本書ではリーダーが大切にすべきこととして、選手とどうコミュニケーションをとり、一人一人の人格形成を促すのか。チームの勝利へ向けて頭を絞り、“決断”をくだすのか。具体的なエピソードをあげながら語られています。とくにメジャーリーグで二刀流で活躍する大谷昇平選手と栗山監督のやり取りには、魂の交流が感じられます。勝利という結果にこだわりつつ、道理にそった正しい道を歩くためにどう考えるのか、その道のりを感じて読み応えがあります。

『論語と算盤』の教え

『論語と算盤』は、明治から大正時代に約500の企業や団体の育成に関わり、「日本資本主義の父」と称される実業家・渋沢栄一の代表作です。本書で渋沢は、「経済と道徳を一致させようと、常に論語と算盤を調和させること」が大切と説きます。一見相反するような「道徳」と「利益」は一致するもので、正しい富でなければ、その富は永続することができないというのです。チームや組織においても、勝利や利益を求めるのはもちろんですが、その背景に道徳を守り、道理に沿ったスタイルでなければ永続する組織作りはできないということなのでしょう。

『論語と算盤』の教えをチーム作り、人材育成に生かす

栗山監督が選手に言葉をかけるとき、次のように心がけているそうです。

(選手と話すときに)フラットな心で語り掛けることが、物事の核心をストレートに伝える秘訣だと考えている。〜 私がどう思われているのかもたいした問題ではない。好かれていようが、嫌われていようが、そんなことはどっちでもいい。大切なのは、向き合った相手に真摯であり、ごまかさずに伝えるべきことを伝える、ということ。言葉で、選手たちに戦うため、戦う自分を築くための覚悟を強いることができる。

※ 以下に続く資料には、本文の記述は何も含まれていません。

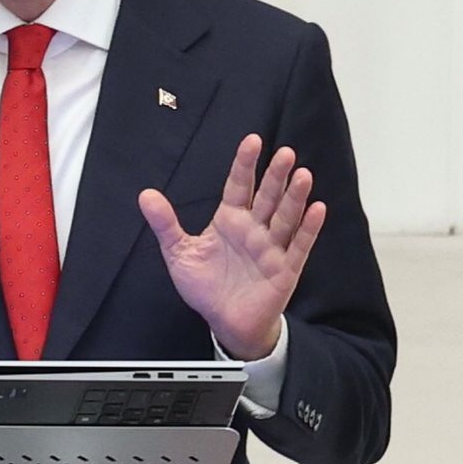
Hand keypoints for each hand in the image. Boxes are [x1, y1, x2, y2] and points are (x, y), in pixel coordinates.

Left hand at [138, 134, 325, 359]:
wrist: (224, 323)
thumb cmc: (206, 286)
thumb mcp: (180, 253)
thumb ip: (165, 224)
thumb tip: (145, 194)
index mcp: (230, 220)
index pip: (239, 185)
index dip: (245, 164)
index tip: (252, 140)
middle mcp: (254, 229)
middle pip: (267, 197)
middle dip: (276, 175)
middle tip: (285, 153)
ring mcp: (272, 248)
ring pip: (285, 217)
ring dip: (295, 197)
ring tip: (302, 174)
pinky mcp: (285, 269)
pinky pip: (299, 246)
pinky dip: (308, 228)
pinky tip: (317, 208)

“語る言葉が未来を創る”といいます。だからこそ向き合う相手には、心を開いた言葉で、物事の核心を伝えたいと思うのです。私はこれまで、思うこと言いたいことの半分も伝えられていませんでした。それを口にしたときの相手の反応や心情、自分が嫌われることへの恐れから、率直に意見を述べることを避けていました。しかし、それでは真に相手と心からぶつかり合って、意志疎通を図ることはできません。チームとして目指す境地がある。そのために上辺の付き合いではなく、心と心でぶつかることで、強い絆や繋がりを築いていきたい。栗山監督の魂の込められた言葉の数々で、そう思い至りました。

野球や選手に対する愛情溢れる私が本書でもっとも感銘を受けた箇所がこちらです。

野球は生業だと思うが、お金を稼ぐだけの手段ではない。観衆に夢を与え、社会を活気付ける。選手のプレー、勝利によってもたらされる人々の歓喜は、さまざまな人の人生を刺激し、華やいだものにする。同時に、スタジアムという夢の舞台にあってスポットライトを浴びる選手は、ときに出口を見失い、孤独の中で悩み続けることもある。
けれどもユニフォームを着て、プレイボールの号令を受けたなら、そこから逃げることはできない。「やると決めたのなら、やるしかない」のだ。一日一日を後戻りせず、歩んでいくしかない。野球のゲームには、人の世と人生の機微がある。その一景ごとには論語の教えを準えるような事柄で溢れている。

いかがでしょうか。少なからず、あなたの置かれた立場と重なる状況もあるのではないでしょうか。「人に喜んでほしい」と願って働きながらも、自身の能力の未熟さや先行きの不透明さで不安になることもあります。しかしこの舞台に立ったからには、もがきながらも自分を奮い立たせ、社会に貢献しようと、決断し、行動し続けたいものです。

野球評論家の野村克也さんも“人間的成長なくして技術的進歩なし”と著書で強く述べられています。スポーツやビジネスで成功し、長く続けていくためには、やはり人間力の向上が欠かせないと考えさせられます。さまざまな分野で共通する教えとして胸に留めておくことではないでしょうか。